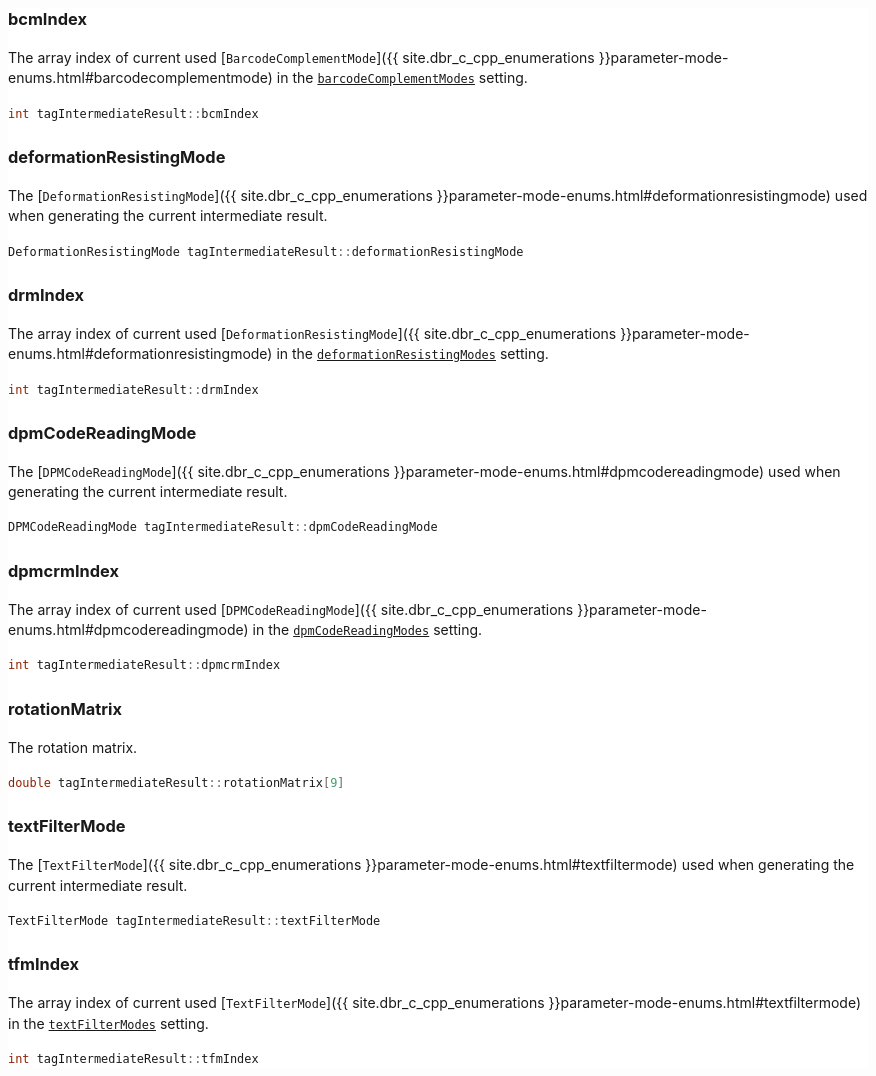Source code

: ### bcmIndex
The array index of current used [`BarcodeComplementMode`]({{ site.dbr_c_cpp_enumerations }}parameter-mode-enums.html#barcodecomplementmode) in the [`barcodeComplementModes`](FurtherModes.md#barcodecomplementmodes) setting.
```cpp
int tagIntermediateResult::bcmIndex
```

### deformationResistingMode
The [`DeformationResistingMode`]({{ site.dbr_c_cpp_enumerations }}parameter-mode-enums.html#deformationresistingmode) used when generating the current intermediate result.
```cpp
DeformationResistingMode tagIntermediateResult::deformationResistingMode
```

### drmIndex
The array index of current used [`DeformationResistingMode`]({{ site.dbr_c_cpp_enumerations }}parameter-mode-enums.html#deformationresistingmode) in the [`deformationResistingModes`](FurtherModes.md#deformationresistingmodes) setting.
```cpp
int tagIntermediateResult::drmIndex
```

### dpmCodeReadingMode
The [`DPMCodeReadingMode`]({{ site.dbr_c_cpp_enumerations }}parameter-mode-enums.html#dpmcodereadingmode) used when generating the current intermediate result.
```cpp
DPMCodeReadingMode tagIntermediateResult::dpmCodeReadingMode
```

### dpmcrmIndex
The array index of current used [`DPMCodeReadingMode`]({{ site.dbr_c_cpp_enumerations }}parameter-mode-enums.html#dpmcodereadingmode) in the [`dpmCodeReadingModes`](FurtherModes.md#dpmcodereadingmodes) setting.
```cpp
int tagIntermediateResult::dpmcrmIndex
```

### rotationMatrix
The rotation matrix.
```cpp
double tagIntermediateResult::rotationMatrix[9]
```

### textFilterMode
The [`TextFilterMode`]({{ site.dbr_c_cpp_enumerations }}parameter-mode-enums.html#textfiltermode) used when generating the current intermediate result.
```cpp
TextFilterMode tagIntermediateResult::textFilterMode
```

### tfmIndex
The array index of current used [`TextFilterMode`]({{ site.dbr_c_cpp_enumerations }}parameter-mode-enums.html#textfiltermode) in the [`textFilterModes`](FurtherModes.md#textfiltermodes) setting.
```cpp
int tagIntermediateResult::tfmIndex
```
---+---
Search the entries for "tagIntermediateResult" and copy out each line that has it.

int tagIntermediateResult::bcmIndex
DeformationResistingMode tagIntermediateResult::deformationResistingMode
int tagIntermediateResult::drmIndex
DPMCodeReadingMode tagIntermediateResult::dpmCodeReadingMode
int tagIntermediateResult::dpmcrmIndex
double tagIntermediateResult::rotationMatrix[9]
TextFilterMode tagIntermediateResult::textFilterMode
int tagIntermediateResult::tfmIndex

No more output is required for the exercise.